• _The problem_
Reproduce, without alteration, every line of the data; exclude the images.

• • •

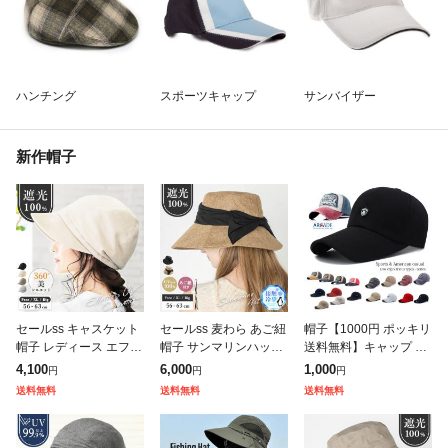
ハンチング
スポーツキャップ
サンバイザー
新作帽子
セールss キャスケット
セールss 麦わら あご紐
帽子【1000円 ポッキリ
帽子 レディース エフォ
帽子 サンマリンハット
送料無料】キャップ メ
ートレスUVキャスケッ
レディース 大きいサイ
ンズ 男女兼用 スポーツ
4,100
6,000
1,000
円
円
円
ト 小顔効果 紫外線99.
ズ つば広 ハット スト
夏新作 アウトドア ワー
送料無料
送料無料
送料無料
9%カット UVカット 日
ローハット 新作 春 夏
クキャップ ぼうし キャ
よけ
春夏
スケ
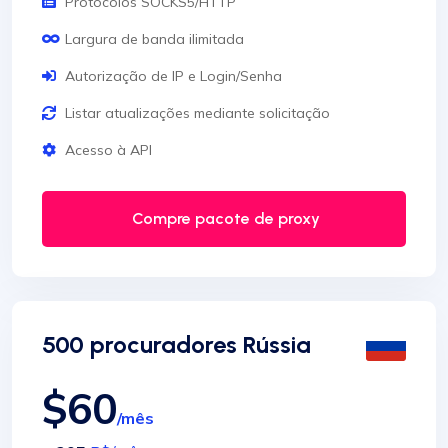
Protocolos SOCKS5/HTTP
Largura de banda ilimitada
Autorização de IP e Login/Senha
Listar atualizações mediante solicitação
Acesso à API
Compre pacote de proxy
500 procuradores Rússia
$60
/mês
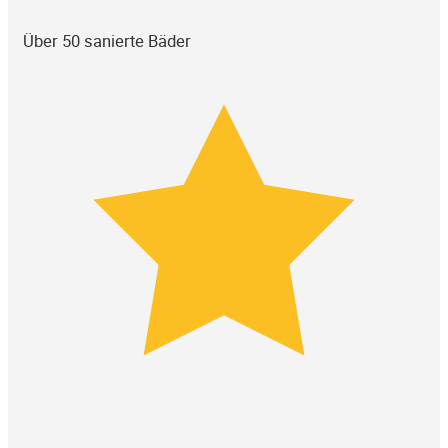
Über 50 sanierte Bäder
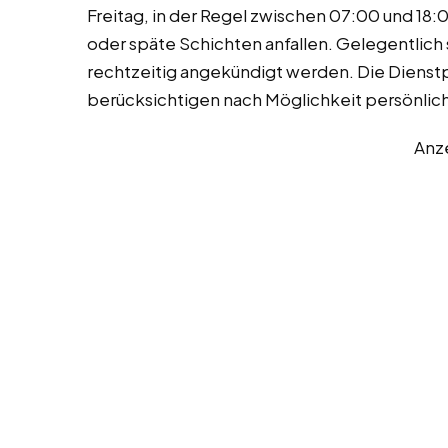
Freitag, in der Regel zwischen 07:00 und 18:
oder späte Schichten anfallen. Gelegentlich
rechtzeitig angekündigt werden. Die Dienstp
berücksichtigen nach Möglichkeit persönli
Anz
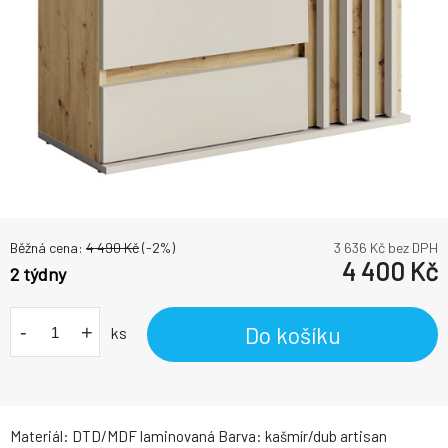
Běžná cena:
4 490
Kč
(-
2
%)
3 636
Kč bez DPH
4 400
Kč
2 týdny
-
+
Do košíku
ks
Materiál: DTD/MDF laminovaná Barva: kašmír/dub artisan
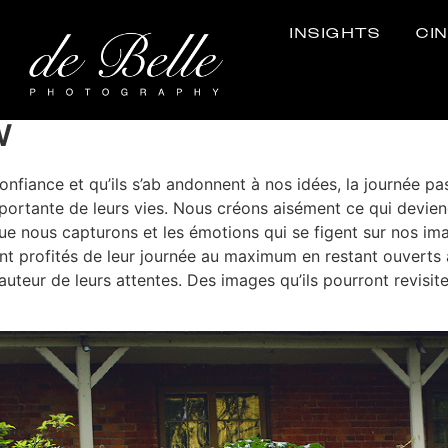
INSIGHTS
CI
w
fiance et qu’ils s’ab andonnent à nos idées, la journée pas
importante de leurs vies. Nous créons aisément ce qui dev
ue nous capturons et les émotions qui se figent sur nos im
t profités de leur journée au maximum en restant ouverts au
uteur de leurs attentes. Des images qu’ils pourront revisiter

• • •

• _Response to this task_
ハンチング
スポーツキャップ
サンバイザー
新作帽子
セールss キャスケット
セールss 麦わら あご紐
帽子【1000円 ポッキリ
帽子 レディース エフォ
帽子 サンマリンハット
送料無料】キャップ メ
ートレスUVキャスケッ
レディース 大きいサイ
ンズ 男女兼用 スポーツ
4,100
6,000
1,000
円
円
円
ト 小顔効果 紫外線99.
ズ つば広 ハット スト
夏新作 アウトドア ワー
送料無料
送料無料
送料無料
9%カット UVカット 日
ローハット 新作 春 夏
クキャップ ぼうし キャ
よけ
春夏
スケ
Protocolos SOCKS5/HTTP
Largura de banda ilimitada
Autorização de IP e Login/Senha
Listar atualizações mediante solicitação
Acesso à API
Compre pacote de proxy
500 procuradores Rússia
$60
/mês
Über 50 sanierte Bäder
Freitag, in der Regel zwischen 07:00 und 18:
oder späte Schichten anfallen. Gelegentlich
rechtzeitig angekündigt werden. Die Dienstp
berücksichtigen nach Möglichkeit persönli
Anz
Běžná cena:
4 490
Kč
(-
2
%)
3 636
Kč bez DPH
4 400
Kč
2 týdny
-
+
Do košíku
ks
Materiál: DTD/MDF laminovaná Barva: kašmír/dub artisan
INSIGHTS
CI
w
fiance et qu’ils s’ab andonnent à nos idées, la journée pas
importante de leurs vies. Nous créons aisément ce qui dev
ue nous capturons et les émotions qui se figent sur nos im
t profités de leur journée au maximum en restant ouverts au
uteur de leurs attentes. Des images qu’ils pourront revisiter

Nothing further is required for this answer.